### [Document section]

* * *

10 Exes Explain Why They Cheated

What makes a person cheat in a relationship? Psychologists, relationship experts, and divorce attorneys alike all have their theories on the reasons why people cheat on their partners. According to a 2013 gallup poll, about 94 percent of Americans feel that cheating on a spouse is wrong. But that doesn't mean it doesn't still happen. A 2013 study published in the National Center for Biotechnology Information of newlywed couples found that 25 percent of married men and 20 percent of married women are unfaithful.

What are the most common reasons for infidelity? Being unhappy tops the list of reasons from a study done by the Archives of Sexual Behavior. But what causes couples to become unhappy with each other? Of course, there's no one-size-fits-all answer to this question, and every situation is different. From lack of communication to jealousy and even too much nagging, the reasons that a relationship stops working can run the gamut.

So if your relationship isn't working, what makes people decide that instead of calling it quits, it'd be better to stay together while getting some action on the side? It's not always an easy question to answer, but nonetheless, I asked a few men and women to explain the reasons behind their decisions to cheat. Here are their stories of infidelity, which may make total sense, keep you up at night, or something in between.

But first, check out the latest episode of our Sex and Relationships podcast, I Want It That Way:

1. Sam, 29

We had been together since we were in high school, and by the end of college we had grown apart. I didn't want to break up with her, but I did want to experience sex with other people, so I screwed around during our last semester. Eventually she found out and we ended things. I felt horrible.

2. Shannon, 31

During my final year of grad school and my then boyfriend's residency, we decided to live together since we'd both be holding down such hectic schedules and wouldn't be able to see each other as often as we'd like. The plan sort of backfired — we barely spoke except for our exhausted conversations as we were both drifting off to sleep. I missed having someone to talk to, and a guy in one of my grad school classes began to fill that void. Then I let it go too far.

3. Raina, 25

I had been with my boyfriend for over a year, and even though things were going well in most aspects, I felt like he never really opened up to me. This hit me hardest when he brought me to meet his parents. We pulled up to his house and it was an entire estate. He had never told me that his father holds patents for some of the most loved children's toys of the '90s. I started to feel alone in the relationship, and one night his friend and I ran into each other at a party. I told him what was going on and how I was feeling, and he shared a similar situation he had dealt with regarding his ex. One thing led to another, and we ended up hooking up. We broke up the next day.

* * *

### [Assignment 1]
Answer these questions about the infidelity article:
(a) According to the 2013 Gallup poll, about what percent of Americans feel that cheating on a spouse is wrong?
(b) How old is Shannon?
(c) What does Raina say her boyfriend's father holds patents for?
### [Assignment 2]
Put this sentence from the infidelity article into Spanish: "Eventually she found out and we ended things."
### [Assignment 3]
In the infidelity article, swap "estate" for "mansion" and write out everything from "I had been with" down to "the next day." with that change.
The rows stored here have nothing to do with this.

Stored records:
* * *

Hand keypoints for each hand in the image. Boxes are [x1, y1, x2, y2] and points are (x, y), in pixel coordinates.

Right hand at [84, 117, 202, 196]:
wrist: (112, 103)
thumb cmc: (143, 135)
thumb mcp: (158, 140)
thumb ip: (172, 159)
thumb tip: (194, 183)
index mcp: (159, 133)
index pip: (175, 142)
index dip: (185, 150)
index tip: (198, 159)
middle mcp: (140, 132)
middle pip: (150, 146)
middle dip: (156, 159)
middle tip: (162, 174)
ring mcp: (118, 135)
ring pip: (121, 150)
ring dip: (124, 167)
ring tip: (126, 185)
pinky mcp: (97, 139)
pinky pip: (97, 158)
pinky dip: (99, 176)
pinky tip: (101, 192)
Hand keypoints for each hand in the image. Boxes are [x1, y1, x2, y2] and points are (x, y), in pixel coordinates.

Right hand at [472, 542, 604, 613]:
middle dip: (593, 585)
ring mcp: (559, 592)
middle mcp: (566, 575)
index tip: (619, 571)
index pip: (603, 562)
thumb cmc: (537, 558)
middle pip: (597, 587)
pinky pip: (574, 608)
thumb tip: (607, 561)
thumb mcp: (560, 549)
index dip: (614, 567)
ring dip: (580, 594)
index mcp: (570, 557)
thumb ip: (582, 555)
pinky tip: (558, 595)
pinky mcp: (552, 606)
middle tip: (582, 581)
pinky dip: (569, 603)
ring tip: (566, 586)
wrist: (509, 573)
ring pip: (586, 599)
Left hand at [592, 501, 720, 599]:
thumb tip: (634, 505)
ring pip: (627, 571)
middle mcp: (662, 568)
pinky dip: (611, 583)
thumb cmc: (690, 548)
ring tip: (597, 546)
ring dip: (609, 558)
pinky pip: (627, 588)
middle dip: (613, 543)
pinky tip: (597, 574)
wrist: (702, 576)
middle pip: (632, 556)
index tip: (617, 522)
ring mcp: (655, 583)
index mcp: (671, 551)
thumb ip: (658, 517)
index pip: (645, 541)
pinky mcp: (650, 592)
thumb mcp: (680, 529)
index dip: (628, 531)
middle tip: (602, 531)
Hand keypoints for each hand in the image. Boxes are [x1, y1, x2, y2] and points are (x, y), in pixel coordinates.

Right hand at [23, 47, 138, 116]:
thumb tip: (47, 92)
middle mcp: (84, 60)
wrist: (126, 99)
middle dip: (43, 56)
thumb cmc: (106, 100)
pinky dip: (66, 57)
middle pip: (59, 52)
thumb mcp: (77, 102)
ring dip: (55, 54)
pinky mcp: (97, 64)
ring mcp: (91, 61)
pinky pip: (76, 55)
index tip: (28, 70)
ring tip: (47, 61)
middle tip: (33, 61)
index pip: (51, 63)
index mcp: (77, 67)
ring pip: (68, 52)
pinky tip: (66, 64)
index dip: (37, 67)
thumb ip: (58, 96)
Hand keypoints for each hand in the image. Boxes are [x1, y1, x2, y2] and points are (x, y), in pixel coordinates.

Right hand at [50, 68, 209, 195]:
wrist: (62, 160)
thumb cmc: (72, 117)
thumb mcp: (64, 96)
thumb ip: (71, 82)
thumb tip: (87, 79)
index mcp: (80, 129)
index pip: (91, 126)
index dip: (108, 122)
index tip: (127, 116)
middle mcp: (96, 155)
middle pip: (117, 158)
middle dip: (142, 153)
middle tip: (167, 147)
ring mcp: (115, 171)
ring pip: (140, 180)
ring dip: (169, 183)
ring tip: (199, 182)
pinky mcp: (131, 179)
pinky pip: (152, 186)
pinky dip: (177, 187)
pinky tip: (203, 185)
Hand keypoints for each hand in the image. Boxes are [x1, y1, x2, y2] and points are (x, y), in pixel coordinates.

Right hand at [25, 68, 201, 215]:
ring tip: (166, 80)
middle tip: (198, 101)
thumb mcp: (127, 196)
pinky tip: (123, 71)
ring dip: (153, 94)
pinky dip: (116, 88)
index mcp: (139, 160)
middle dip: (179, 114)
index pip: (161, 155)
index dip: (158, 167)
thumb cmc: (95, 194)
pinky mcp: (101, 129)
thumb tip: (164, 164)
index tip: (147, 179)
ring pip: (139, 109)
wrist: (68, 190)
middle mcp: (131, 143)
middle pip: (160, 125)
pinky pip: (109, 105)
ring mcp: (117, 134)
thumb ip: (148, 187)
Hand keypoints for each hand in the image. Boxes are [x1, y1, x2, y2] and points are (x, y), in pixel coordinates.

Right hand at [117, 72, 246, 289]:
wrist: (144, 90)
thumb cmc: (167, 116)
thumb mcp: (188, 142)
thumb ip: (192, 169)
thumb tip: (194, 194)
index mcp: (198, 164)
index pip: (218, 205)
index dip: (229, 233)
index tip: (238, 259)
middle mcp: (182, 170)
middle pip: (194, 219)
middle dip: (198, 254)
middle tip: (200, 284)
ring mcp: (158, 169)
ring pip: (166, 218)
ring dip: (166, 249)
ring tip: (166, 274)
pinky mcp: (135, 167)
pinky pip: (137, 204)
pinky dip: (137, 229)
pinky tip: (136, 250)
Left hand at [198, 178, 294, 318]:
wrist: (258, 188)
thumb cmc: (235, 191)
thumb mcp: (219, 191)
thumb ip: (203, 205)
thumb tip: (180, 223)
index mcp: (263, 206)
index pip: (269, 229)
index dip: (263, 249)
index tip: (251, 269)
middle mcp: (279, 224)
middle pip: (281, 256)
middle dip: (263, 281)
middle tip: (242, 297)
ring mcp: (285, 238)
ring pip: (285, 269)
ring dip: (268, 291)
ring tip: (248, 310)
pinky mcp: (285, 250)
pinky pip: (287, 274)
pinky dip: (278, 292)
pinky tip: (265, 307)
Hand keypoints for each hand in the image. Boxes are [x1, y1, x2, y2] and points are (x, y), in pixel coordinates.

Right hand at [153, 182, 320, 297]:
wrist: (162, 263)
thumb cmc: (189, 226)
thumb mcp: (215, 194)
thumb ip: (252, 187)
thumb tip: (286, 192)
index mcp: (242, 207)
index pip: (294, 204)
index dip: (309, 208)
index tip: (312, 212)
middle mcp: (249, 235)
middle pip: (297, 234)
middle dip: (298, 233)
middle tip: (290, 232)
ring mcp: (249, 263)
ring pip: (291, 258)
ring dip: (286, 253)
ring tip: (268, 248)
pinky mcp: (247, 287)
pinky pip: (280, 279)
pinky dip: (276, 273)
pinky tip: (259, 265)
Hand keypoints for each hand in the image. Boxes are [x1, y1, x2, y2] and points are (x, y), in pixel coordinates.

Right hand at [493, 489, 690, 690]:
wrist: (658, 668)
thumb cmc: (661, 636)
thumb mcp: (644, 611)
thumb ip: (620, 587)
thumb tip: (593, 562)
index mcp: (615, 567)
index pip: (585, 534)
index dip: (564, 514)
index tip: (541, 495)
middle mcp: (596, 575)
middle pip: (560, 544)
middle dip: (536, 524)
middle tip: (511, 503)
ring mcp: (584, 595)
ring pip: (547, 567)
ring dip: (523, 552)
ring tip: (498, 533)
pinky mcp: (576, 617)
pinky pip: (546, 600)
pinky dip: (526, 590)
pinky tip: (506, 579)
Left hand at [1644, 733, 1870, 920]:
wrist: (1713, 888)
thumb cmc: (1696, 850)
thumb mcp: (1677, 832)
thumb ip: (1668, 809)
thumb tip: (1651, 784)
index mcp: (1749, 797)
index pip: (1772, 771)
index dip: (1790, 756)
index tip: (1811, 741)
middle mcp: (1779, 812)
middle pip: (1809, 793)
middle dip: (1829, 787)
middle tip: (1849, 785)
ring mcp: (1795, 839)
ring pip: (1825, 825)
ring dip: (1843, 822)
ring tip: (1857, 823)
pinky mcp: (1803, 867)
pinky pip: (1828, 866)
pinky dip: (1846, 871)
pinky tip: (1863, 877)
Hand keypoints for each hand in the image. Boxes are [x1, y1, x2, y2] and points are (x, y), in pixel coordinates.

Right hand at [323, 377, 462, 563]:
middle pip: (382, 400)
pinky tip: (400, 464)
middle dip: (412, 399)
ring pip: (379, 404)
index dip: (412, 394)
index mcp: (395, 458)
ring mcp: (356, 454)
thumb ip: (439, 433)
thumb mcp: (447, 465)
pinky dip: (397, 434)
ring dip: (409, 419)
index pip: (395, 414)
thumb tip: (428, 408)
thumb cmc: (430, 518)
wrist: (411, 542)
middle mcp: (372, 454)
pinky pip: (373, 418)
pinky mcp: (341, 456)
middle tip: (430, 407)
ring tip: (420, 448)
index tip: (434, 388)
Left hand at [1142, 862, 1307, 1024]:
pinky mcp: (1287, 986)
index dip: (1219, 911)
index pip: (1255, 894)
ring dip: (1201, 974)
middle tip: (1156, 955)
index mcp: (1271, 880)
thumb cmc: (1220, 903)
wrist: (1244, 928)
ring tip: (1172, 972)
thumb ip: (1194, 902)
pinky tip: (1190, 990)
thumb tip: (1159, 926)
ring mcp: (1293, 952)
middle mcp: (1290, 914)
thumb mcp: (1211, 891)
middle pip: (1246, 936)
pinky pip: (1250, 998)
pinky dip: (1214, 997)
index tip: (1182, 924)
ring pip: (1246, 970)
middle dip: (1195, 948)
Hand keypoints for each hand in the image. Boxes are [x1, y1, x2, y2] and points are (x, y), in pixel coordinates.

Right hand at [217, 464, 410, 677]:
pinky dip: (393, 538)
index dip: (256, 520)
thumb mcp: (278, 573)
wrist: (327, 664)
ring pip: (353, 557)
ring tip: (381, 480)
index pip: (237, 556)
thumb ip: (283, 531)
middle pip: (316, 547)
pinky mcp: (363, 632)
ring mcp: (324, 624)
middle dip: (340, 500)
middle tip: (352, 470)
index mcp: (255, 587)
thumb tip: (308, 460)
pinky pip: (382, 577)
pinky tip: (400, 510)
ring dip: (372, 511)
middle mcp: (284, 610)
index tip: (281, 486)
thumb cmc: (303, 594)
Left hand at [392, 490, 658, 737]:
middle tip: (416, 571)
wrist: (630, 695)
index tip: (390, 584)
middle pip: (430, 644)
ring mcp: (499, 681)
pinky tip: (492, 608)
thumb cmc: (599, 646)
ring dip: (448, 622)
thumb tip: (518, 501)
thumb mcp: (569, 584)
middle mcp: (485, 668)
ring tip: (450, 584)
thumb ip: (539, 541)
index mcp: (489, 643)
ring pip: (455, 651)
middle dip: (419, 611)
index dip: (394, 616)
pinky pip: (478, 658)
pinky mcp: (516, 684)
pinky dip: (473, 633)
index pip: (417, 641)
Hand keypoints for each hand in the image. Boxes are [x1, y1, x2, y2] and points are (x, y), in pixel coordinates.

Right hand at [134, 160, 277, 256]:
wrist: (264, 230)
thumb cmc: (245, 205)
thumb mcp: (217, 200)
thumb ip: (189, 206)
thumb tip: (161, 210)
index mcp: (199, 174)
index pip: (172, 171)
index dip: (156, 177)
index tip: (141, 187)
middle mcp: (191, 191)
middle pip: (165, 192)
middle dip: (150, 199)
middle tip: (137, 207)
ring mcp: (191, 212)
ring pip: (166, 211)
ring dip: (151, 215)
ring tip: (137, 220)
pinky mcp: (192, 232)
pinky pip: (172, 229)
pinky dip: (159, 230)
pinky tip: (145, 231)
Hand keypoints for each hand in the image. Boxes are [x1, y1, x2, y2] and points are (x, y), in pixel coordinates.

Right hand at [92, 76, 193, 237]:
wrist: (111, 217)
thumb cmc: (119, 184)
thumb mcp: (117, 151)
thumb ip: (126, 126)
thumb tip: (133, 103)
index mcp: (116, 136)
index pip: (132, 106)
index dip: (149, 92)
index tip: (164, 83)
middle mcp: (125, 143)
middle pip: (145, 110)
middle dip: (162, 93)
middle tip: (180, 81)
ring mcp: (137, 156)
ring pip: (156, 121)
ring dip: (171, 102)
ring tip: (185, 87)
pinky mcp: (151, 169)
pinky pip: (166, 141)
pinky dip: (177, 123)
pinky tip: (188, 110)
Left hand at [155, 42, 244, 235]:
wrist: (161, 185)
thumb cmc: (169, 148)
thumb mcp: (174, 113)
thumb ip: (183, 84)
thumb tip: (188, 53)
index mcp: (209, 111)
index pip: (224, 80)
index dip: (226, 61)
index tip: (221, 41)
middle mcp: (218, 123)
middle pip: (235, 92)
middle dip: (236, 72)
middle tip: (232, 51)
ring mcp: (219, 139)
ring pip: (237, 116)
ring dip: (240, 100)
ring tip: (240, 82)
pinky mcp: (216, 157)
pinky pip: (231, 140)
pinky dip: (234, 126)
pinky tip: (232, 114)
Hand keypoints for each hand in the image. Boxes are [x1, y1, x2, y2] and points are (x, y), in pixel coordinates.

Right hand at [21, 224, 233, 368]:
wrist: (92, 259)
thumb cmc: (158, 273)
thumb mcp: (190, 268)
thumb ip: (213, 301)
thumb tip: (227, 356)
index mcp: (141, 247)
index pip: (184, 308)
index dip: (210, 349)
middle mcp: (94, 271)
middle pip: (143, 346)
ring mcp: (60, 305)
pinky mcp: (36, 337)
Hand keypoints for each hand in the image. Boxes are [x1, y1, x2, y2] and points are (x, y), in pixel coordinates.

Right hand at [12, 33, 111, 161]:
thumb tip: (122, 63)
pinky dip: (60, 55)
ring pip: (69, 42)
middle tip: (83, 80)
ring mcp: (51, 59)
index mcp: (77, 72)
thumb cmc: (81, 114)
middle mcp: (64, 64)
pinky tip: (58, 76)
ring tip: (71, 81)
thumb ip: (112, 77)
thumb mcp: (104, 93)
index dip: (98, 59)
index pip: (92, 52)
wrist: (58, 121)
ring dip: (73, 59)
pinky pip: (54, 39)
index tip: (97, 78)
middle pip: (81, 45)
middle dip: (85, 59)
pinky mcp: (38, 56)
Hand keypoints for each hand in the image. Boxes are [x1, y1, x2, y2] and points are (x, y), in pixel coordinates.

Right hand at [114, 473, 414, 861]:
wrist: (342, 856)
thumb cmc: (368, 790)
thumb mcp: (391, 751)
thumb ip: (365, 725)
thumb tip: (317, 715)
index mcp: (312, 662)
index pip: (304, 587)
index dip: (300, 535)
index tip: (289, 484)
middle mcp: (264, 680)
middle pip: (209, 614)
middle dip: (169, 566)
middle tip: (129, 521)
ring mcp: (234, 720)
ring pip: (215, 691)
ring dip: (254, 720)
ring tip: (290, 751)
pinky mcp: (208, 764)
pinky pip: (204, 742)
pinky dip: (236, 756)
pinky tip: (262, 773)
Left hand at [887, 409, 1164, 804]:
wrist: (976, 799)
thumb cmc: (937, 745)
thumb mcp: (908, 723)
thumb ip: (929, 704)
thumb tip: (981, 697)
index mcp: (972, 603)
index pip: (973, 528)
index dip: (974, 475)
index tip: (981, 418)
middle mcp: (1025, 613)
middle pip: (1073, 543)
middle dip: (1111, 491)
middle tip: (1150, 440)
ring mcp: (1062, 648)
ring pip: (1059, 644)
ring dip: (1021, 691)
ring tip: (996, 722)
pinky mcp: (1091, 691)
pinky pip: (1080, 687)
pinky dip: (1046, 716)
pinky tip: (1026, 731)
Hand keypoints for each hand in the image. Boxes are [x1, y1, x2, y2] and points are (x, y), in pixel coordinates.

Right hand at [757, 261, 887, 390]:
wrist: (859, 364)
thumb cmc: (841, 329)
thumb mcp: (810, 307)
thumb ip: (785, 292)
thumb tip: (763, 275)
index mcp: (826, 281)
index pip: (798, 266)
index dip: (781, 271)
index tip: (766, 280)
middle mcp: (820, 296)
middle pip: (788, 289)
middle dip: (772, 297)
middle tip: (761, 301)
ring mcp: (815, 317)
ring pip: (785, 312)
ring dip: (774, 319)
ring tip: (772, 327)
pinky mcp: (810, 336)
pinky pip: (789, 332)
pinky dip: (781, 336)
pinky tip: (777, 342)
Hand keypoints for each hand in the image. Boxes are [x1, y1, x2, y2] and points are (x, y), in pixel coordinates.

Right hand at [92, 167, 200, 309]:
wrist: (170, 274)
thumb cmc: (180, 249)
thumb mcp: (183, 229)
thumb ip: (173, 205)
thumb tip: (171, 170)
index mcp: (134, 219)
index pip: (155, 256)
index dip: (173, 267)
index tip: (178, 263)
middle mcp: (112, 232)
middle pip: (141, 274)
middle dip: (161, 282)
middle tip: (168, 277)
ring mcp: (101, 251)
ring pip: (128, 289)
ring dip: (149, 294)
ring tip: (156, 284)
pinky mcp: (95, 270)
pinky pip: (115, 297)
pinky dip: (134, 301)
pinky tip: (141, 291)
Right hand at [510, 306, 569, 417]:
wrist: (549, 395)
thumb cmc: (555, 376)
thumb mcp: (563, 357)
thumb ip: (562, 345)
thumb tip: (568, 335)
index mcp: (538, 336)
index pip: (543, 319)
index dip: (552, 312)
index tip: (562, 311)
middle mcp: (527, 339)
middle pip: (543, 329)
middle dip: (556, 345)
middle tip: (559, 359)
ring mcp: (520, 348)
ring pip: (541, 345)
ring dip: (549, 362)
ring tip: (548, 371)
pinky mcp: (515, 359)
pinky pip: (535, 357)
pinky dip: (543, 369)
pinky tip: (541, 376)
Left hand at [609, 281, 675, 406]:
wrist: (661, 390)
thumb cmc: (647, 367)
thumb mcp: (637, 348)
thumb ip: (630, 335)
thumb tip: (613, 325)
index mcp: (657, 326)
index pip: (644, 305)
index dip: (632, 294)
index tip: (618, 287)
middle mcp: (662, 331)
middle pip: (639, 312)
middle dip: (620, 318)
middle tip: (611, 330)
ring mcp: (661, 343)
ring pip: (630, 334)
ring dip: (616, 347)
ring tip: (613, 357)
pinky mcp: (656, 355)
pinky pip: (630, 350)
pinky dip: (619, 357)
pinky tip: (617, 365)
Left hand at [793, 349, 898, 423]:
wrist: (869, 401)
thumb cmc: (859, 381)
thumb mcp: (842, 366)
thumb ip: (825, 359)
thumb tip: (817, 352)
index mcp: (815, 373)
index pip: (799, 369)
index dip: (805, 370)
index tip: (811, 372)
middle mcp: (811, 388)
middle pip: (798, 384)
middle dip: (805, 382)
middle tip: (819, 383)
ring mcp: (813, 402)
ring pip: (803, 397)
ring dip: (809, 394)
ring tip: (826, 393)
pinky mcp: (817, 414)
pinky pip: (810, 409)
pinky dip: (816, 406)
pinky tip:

* * *

### [Result 1]
(a) About 94 percent
(b) 31
(c) Some of the most loved children's toys of the '90s

### [Result 2]
Al final ella se enteró y terminamos.

### [Result 3]
I had been with my boyfriend for over a year, and even though things were going well in most aspects, I felt like he never really opened up to me. This hit me hardest when he brought me to meet his parents. We pulled up to his house and it was an entire mansion. He had never told me that his father holds patents for some of the most loved children's toys of the '90s. I started to feel alone in the relationship, and one night his friend and I ran into each other at a party. I told him what was going on and how I was feeling, and he shared a similar situation he had dealt with regarding his ex. One thing led to another, and we ended up hooking up. We broke up the next day.